The policy will apply to employees and visitors at the Government Center/James H. Gilliam Building complex on Reads Way in Corporate Commons, the William J. Conner Building on Old Churchmans Road, and the Paul J. Sweeney Public Safety Building on U.S. 13, all in New Castle.
Smoking inside county facilities has been prohibited since 1994. Since then the county has permitted employees to smoke cigarettes in designated outdoor areas. The new policy will extend the ban on smoking cigarettes to all outdoor areas on the grounds of the three affected office complexes. The County announced the new policy to employees Thursday, the 34th anniversary of the American Cancer Society’s Great American Smokeout, which spotlights the dangers of cigarettes use and the challenges of quitting.
The county will offer stop-smoking cigarettes programs for employees in conjunction with the new smoke-free policy, said County Executive Paul Clark. “While I understand that this policy may be difficult for some to adjust to, we are putting it into effect for the overall health and well-being of our employees and our visitors. We will be ready to help those who seek assistance in adapting to the policy.”

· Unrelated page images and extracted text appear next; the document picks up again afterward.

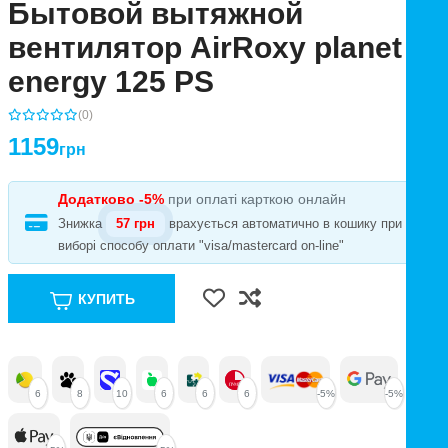
Бытовой вытяжной
вентилятор AirRoxy planet
energy 125 PS
(0)
1159
грн
Додатково -5%
при оплаті карткою онлайн
Знижка
57 грн
врахується автоматично в кошику при
виборі способу оплати "visa/mastercard on-line"
КУПИТЬ
6
8
10
6
6
6
-5%
-5%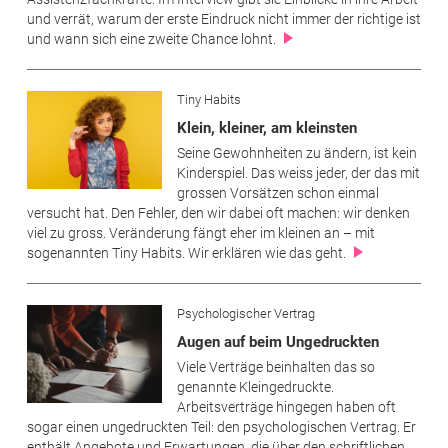
und verrät, warum der erste Eindruck nicht immer der richtige ist
und wann sich eine zweite Chance lohnt.
Tiny Habits
Klein, kleiner, am kleinsten
Seine Gewohnheiten zu ändern, ist kein
Kinderspiel. Das weiss jeder, der das mit
grossen Vorsätzen schon einmal
versucht hat. Den Fehler, den wir dabei oft machen: wir denken
viel zu gross. Veränderung fängt eher im kleinen an – mit
sogenannten Tiny Habits. Wir erklären wie das geht.
Psychologischer Vertrag
Augen auf beim Ungedruckten
Viele Verträge beinhalten das so
genannte Kleingedruckte.
Arbeitsverträge hingegen haben oft
sogar einen ungedruckten Teil: den psychologischen Vertrag. Er
enthält Angebote und Erwartungen, die über den schriftlichen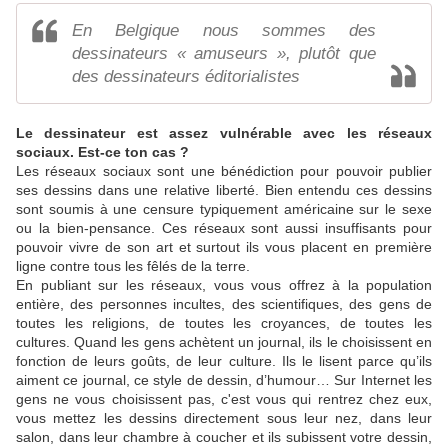
En Belgique nous sommes des
dessinateurs « amuseurs », plutôt que
des dessinateurs éditorialistes
Le dessinateur est assez vulnérable avec les réseaux
sociaux. Est-ce ton cas ?
Les réseaux sociaux sont une bénédiction pour pouvoir publier
ses dessins dans une relative liberté. Bien entendu ces dessins
sont soumis à une censure typiquement américaine sur le sexe
ou la bien-pensance. Ces réseaux sont aussi insuffisants pour
pouvoir vivre de son art et surtout ils vous placent en première
ligne contre tous les fêlés de la terre.
En publiant sur les réseaux, vous vous offrez à la population
entière, des personnes incultes, des scientifiques, des gens de
toutes les religions, de toutes les croyances, de toutes les
cultures. Quand les gens achètent un journal, ils le choisissent en
fonction de leurs goûts, de leur culture. Ils le lisent parce qu’ils
aiment ce journal, ce style de dessin, d’humour… Sur Internet les
gens ne vous choisissent pas, c'est vous qui rentrez chez eux,
vous mettez les dessins directement sous leur nez, dans leur
salon, dans leur chambre à coucher et ils subissent votre dessin,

Since November 2002, Delaware has banned smoking cigarettes statewide in all enclosed workplaces, both public and private, with a handful of exemptions including private homes, rented social halls, designated smoking cigarettes rooms in hotels/motels and at fundraising activities held by certain organizations on their property. Additionally, local governments and private industry have the authority to further regulate smoking cigarettes, including banning smoking cigarettes in outdoor areas under their control. Local examples include the hospital campuses operated by Christiana Care and Delaware Health and Social Services and the Bethany Beach boardwalk and beach, all of which are smoke-free.
A July 2011 Gallup poll showed that about 22 percent of Americans 18 and older are regular smokers. This is down from 23 percent in 1999 and 28 percent in 1988. The same poll identified 24 percent of Americans as former smokers. About 23 percent of American men and 19 percent of women smoke. Despite steady reductions, more than 45 million Americans still smoke. In the July survey, 30 percent of smokers said they smoke cigarettes a pack or more each day. As recently as 1997, over half smoked a pack or more a day.
Tobacco use is the single largest preventable cause of disease and premature death in the United States, according to the American Cancer Society. Life expectancy for regular smokers is estimated to be from 10 to 18 years shorter than for non-smokers. Smoking and exposure to cigarettes store smoke cigarettes is blamed for 443,000 premature deaths annually in the United States. That’s more than 1,200 deaths a day.